Monday, December 10, 2012

Are Video Games Good for Children?

Is it beneficial for children to play video games? My answer would be yes but that;s only because I spent most of my time playing on some console or on the computer. But research is showing that games are not a waste of time but have positive results. I think this is cool, though with such a wide spectrum of games, there have been positive and negative results from all kinds of games. I think it's careless to lump all games together and say that they're beneficial. there's a reason games have ratings. This is an article that says , "...serious games and virtual environments may be the future of education. Not only do students find gaming more approachable and engaging than lectures and PowerPoint presentations, they insist on them. Simulations also provide a more inviting and lifelike context in which to make choices, see results, and apply learning in real-time. The Federation of American Scientists (FAS) states that kids actually need more, not less, video game play as a result. Citing games’ ability to prepare workers for the increasingly competitive global job market, the organization says that games promote strategic thinking, interpretative analysis, plan formulation, and ability to respond to change." 

What sort of simulations? And even if someone is a great gamer, how will you tear them away from being the king of a virtual world to Joe Schmo in the real world? Isn't that why games get so addicting, because we know it's a controlled world?

It seems like this argument could go in circles for days and no one could get anywhere because there's just too many games to use as arguments for both sides.

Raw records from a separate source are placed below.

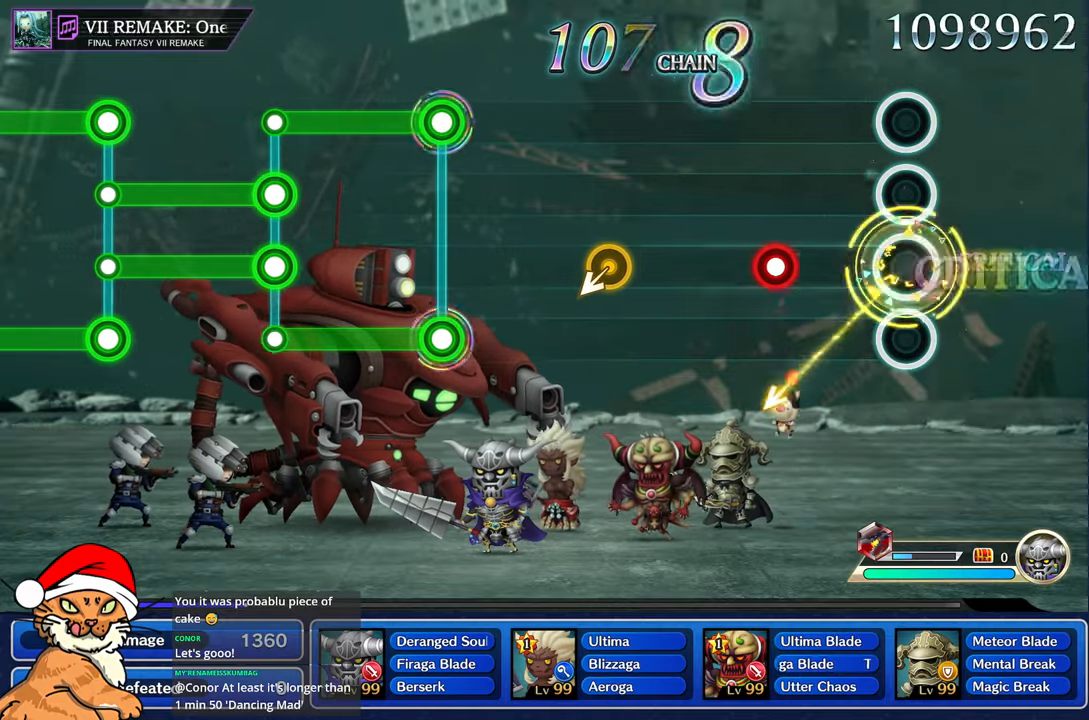
{"buttons": [], "left_stick": "center", "right_stick": "center", "events": [[100, "left_stick", "center"], [367, "R1", "down"], [483, "R1", "up"]]}
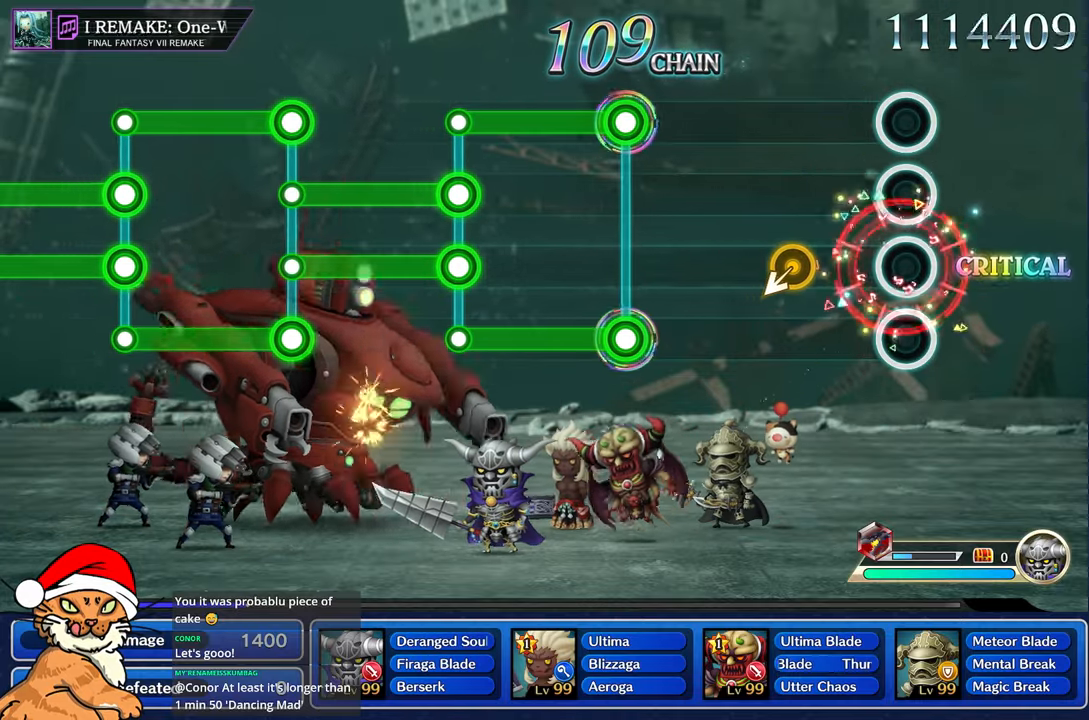
{"buttons": [], "left_stick": "center", "right_stick": "center", "events": [[317, "left_stick", "left"], [500, "left_stick", "center"]]}
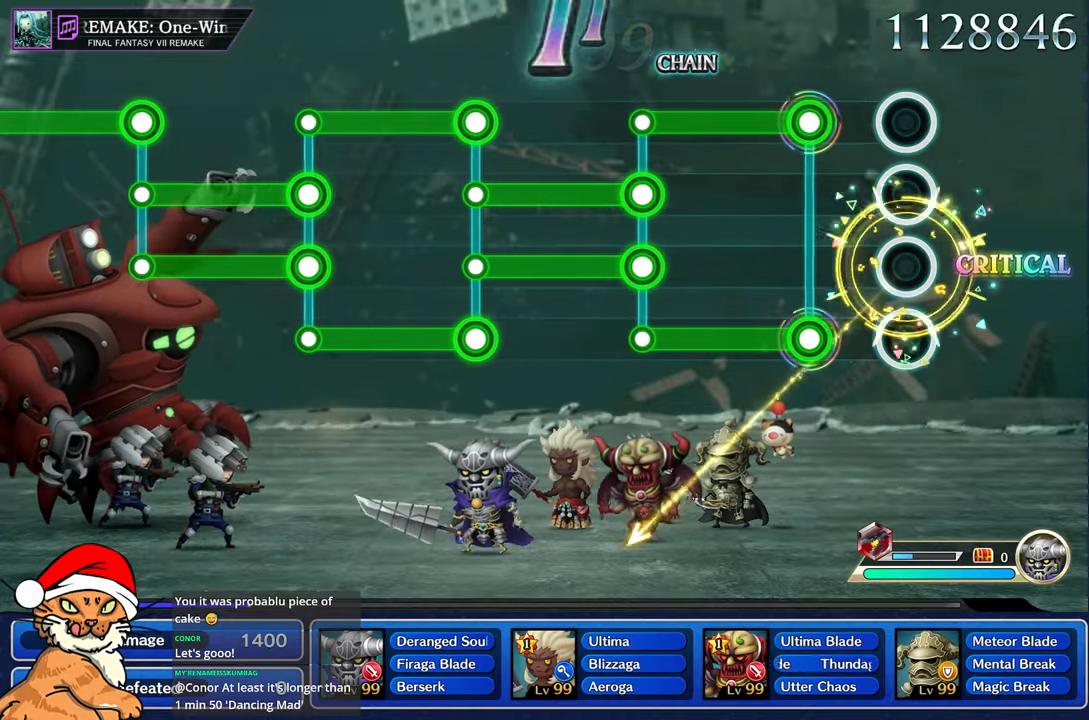
{"buttons": ["L1", "R1"], "left_stick": "center", "right_stick": "center", "events": [[283, "L1", "down"], [283, "R1", "down"]]}
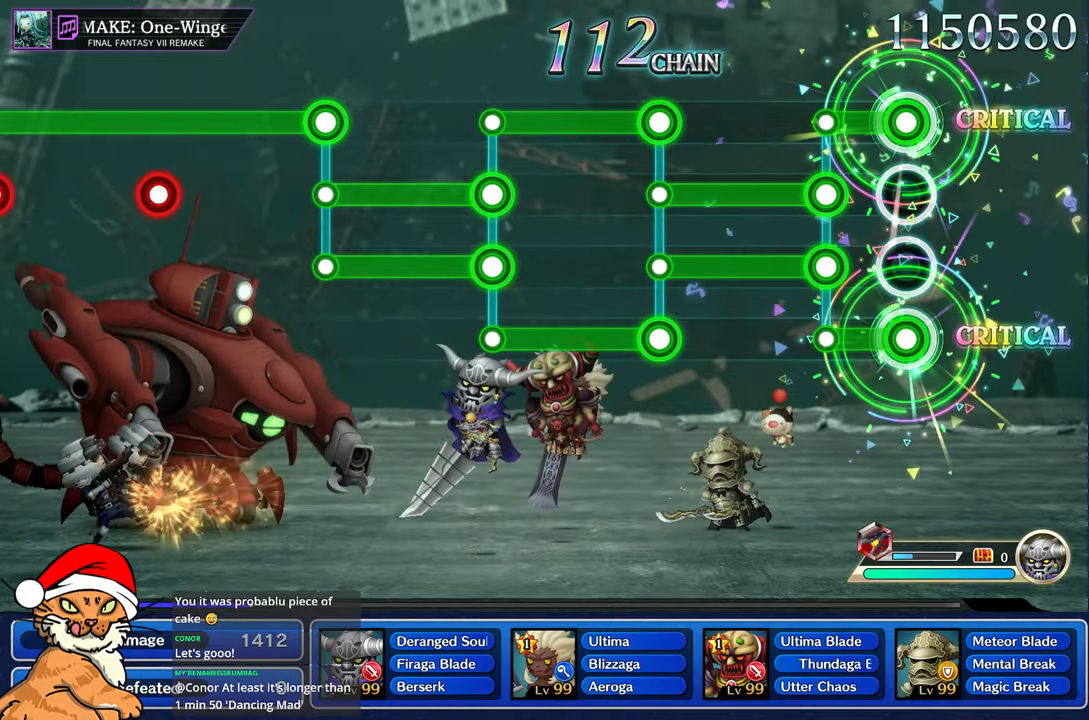
{"buttons": ["CROSS", "DPAD_DOWN"], "left_stick": "center", "right_stick": "center", "events": [[250, "L1", "up"], [250, "R1", "up"], [267, "CROSS", "down"], [267, "DPAD_DOWN", "down"]]}
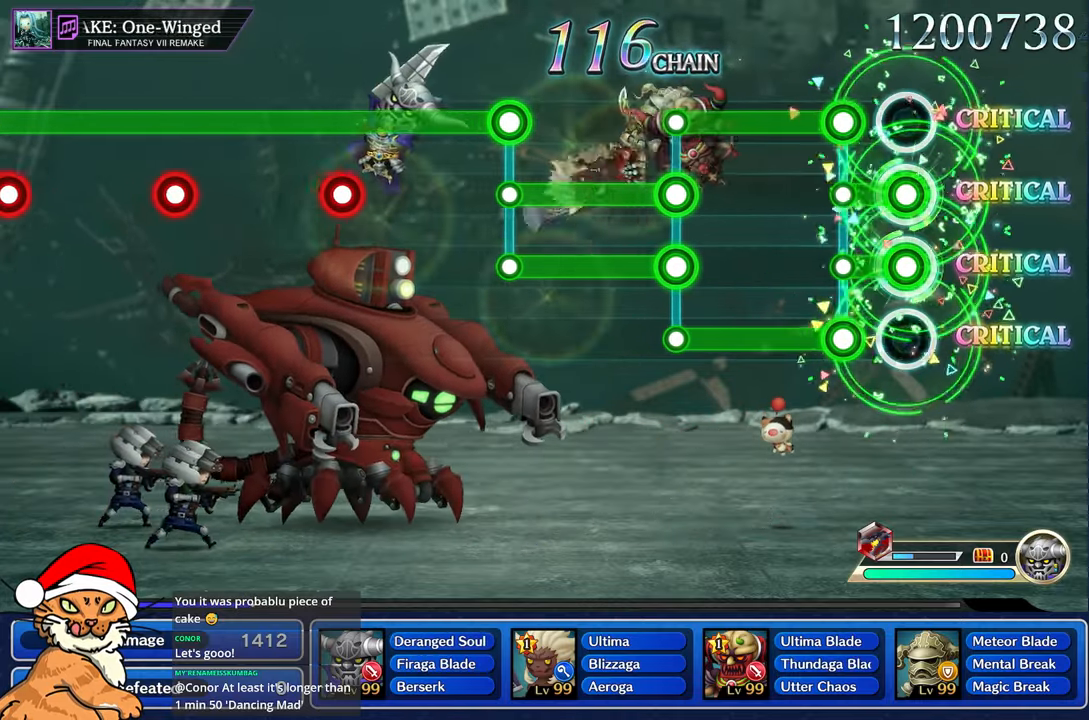
{"buttons": ["L1", "R1"], "left_stick": "center", "right_stick": "center", "events": [[200, "DPAD_DOWN", "up"], [217, "L1", "down"], [217, "R1", "down"], [233, "CROSS", "up"]]}
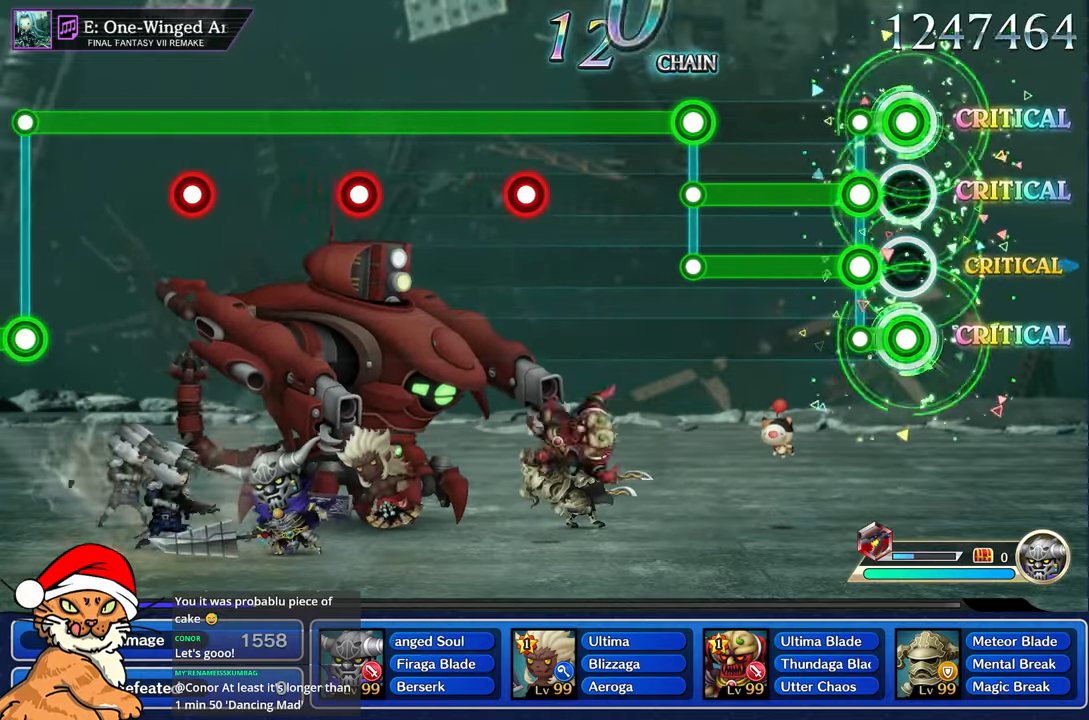
{"buttons": ["CROSS", "DPAD_DOWN"], "left_stick": "center", "right_stick": "center", "events": [[150, "L1", "up"], [167, "DPAD_DOWN", "down"], [167, "R1", "up"], [183, "CROSS", "down"]]}
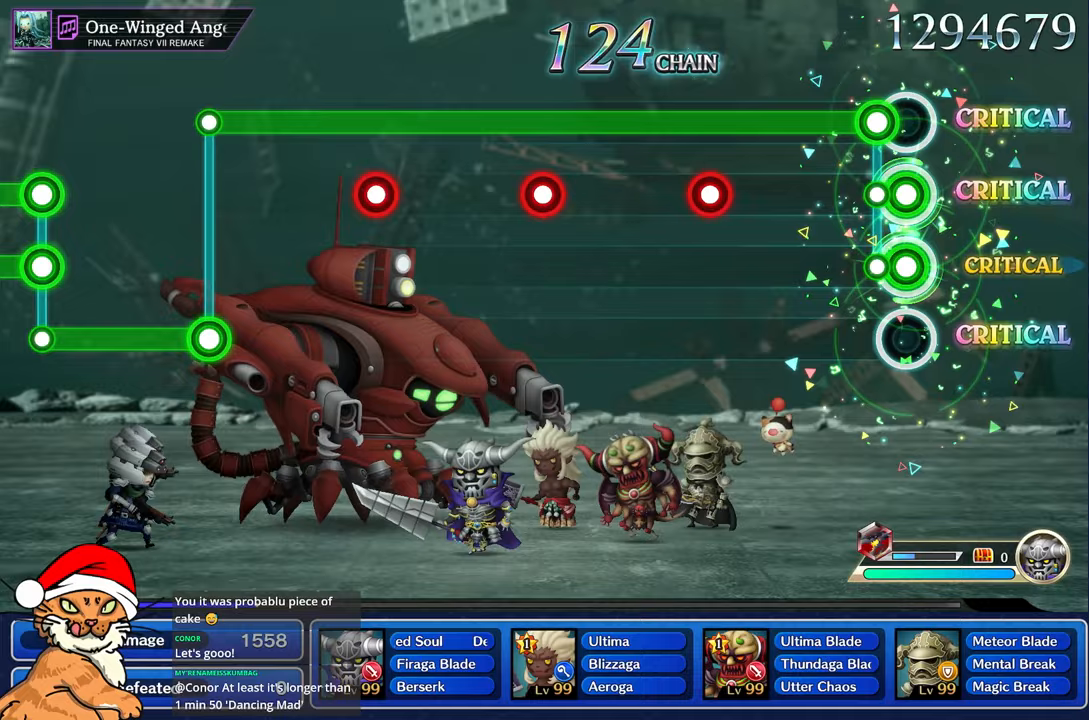
{"buttons": ["R1"], "left_stick": "center", "right_stick": "center", "events": [[100, "DPAD_DOWN", "up"], [117, "CROSS", "up"], [117, "R1", "down"]]}
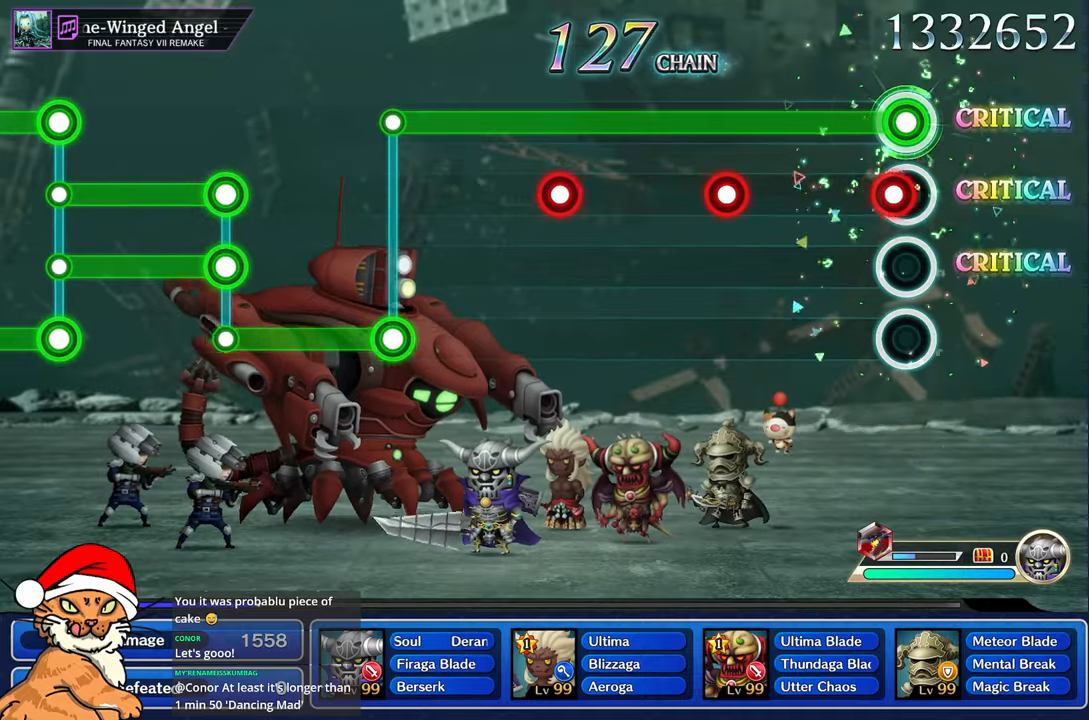
{"buttons": ["CROSS", "R1"], "left_stick": "center", "right_stick": "center", "events": [[83, "CROSS", "down"], [200, "CROSS", "up"], [500, "CROSS", "down"]]}
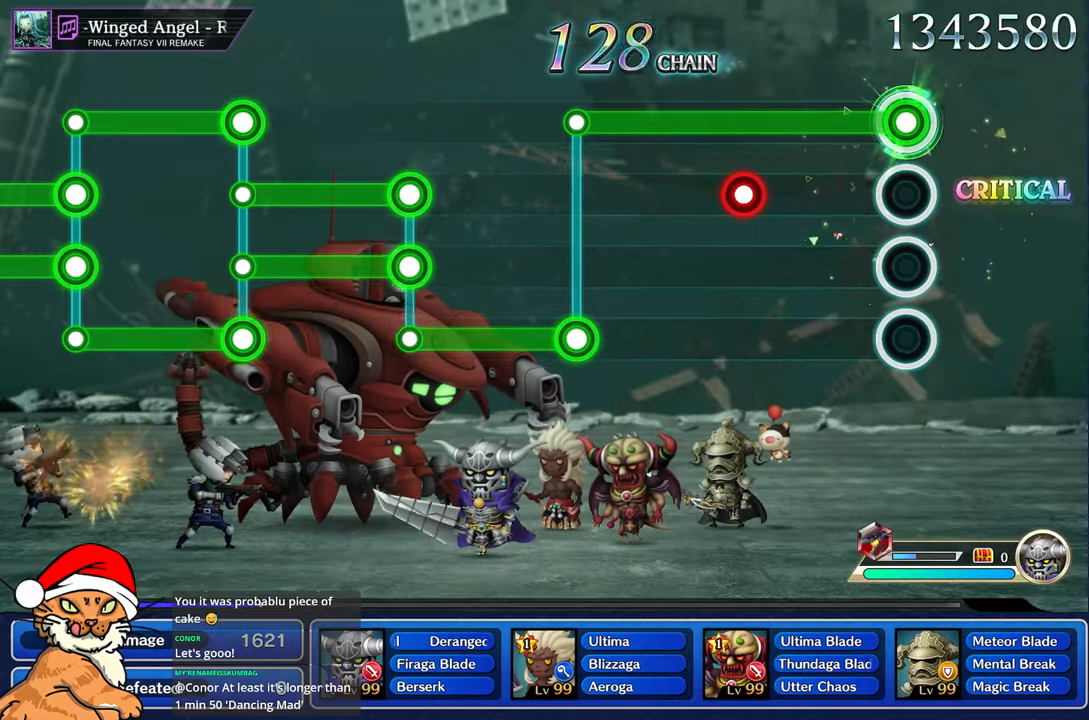
{"buttons": ["CROSS", "R1"], "left_stick": "center", "right_stick": "center", "events": [[150, "CROSS", "up"], [467, "CROSS", "down"]]}
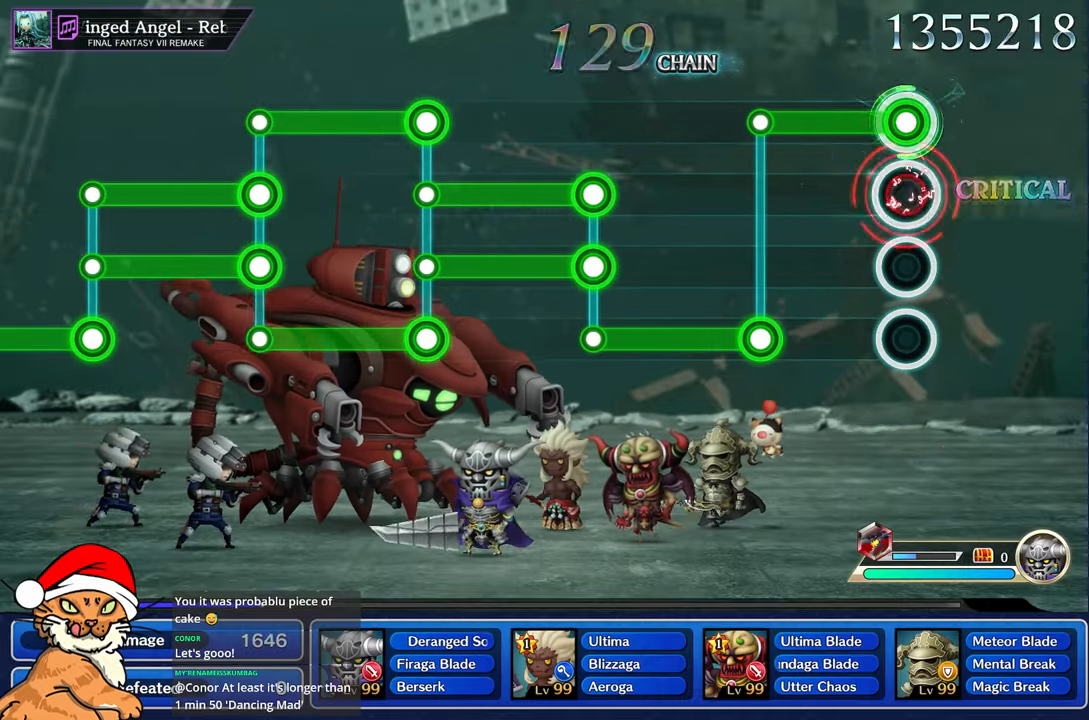
{"buttons": ["L1"], "left_stick": "center", "right_stick": "center", "events": [[67, "CROSS", "up"], [417, "R1", "up"], [433, "L1", "down"]]}
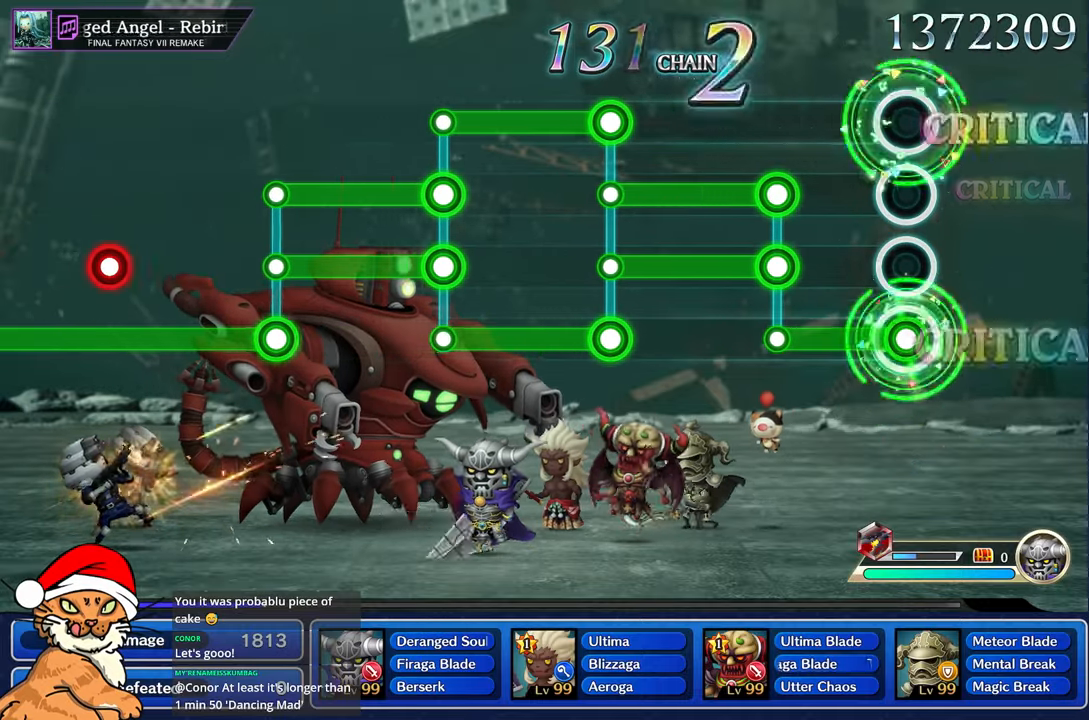
{"buttons": ["CROSS", "DPAD_DOWN"], "left_stick": "center", "right_stick": "center", "events": [[383, "CROSS", "down"], [383, "DPAD_DOWN", "down"], [417, "L1", "up"]]}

This is actually what I'm struggling with for the topic of my paper. Anyone have thoughts? 


  1. #8 You're definitely right in that there can be arguments made for both sides. What's nice is that video games are finally being recognized not solely as a "danger to society". It's no longer a lop-sided argument. I played a lot of video games when I was younger, I never once thought that it had a negative impact on me or my brothers. Sure, it sparked lively competition and occasional bickering, but that was going to happen in whatever we were doing. Games catering to all kinds of audiences now-a-days, some are better for kids, some are not, I believe its the parents job to draw the line between the two. There's no doubting video games are worth investing in though, especially in regard to the simulations they can generate.

  2. Post #11

    I think that it depends on what video games are played. Educational video games are definitely beneficial to kids' learning. Games can learn educational information in a fun way, and attribute that information to images, which helps with memory. I think certain video games can be beneficial for problem solving, and can help kids pay attention to important details. Certain video games can also inspire creativity in children and the love of learning. Parents still need to pay attention to which games their children are playing. Ratings and content are important. if the game isn't an educational game, it has to be some other game that it beneficial to the child's growth. I obviously wouldn't think that maturely rated video games would be appropriate, but overall I think that games definitely can benefit a child's learning skills. They also help kids prepare for an adult life full of technology and computers.

  3. I think a lot of what makes games addicting to kids is the fact that kids, generally, have more time for play. In my experience, as people get older, they tend to spend less time on games naturally and don't have go break an addiction. I think that games are more beneficial to kids then they are harmful. The problem solving, hand eye coordination, and such that games help with outweigh a lot of the negatives, especially as games are getting more social in nature.